▶ **TO DO**
The string "Information" may appear in lines of the listing. Report each line where it does.

▶ **DATA FOR REVIEW**
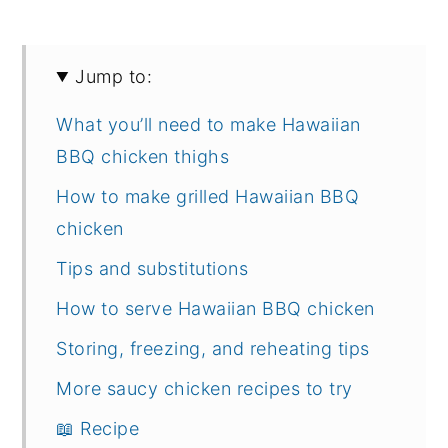
Jump to:
What you’ll need to make Hawaiian
BBQ chicken thighs
How to make grilled Hawaiian BBQ
chicken
Tips and substitutions
How to serve Hawaiian BBQ chicken
Storing, freezing, and reheating tips
More saucy chicken recipes to try
📖 Recipe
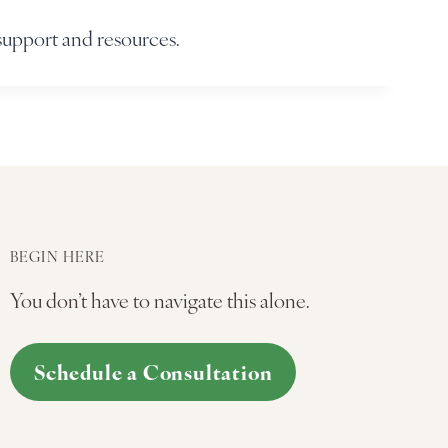
support and resources.
BEGIN HERE
You don’t have to navigate this alone.
Schedule a Consultation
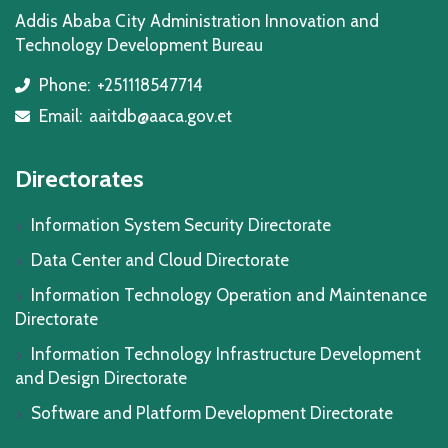
Addis Ababa City Administration Innovation and
Technology Development Bureau
Phone:
+251118547714
icon
Email:
aaitdb@aaca.gov.et
icon
Directorates
Information System Security Directorate
Data Center and Cloud Directorate
Information Technology Operation and Maintenance
Directorate
Information Technology Infrastructure Development
and Design Directorate
Software and Platform Development Directorate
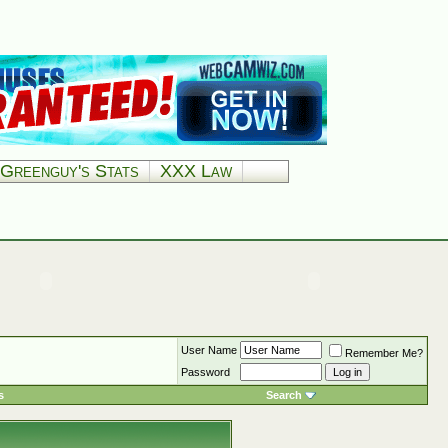
Greenguy's Stats
XXX Law
User Name
Remember Me?
Password
s
Search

▶ **TASK OUTPUT**
Information System Security Directorate
Information Technology Operation and Maintenance
Information Technology Infrastructure Development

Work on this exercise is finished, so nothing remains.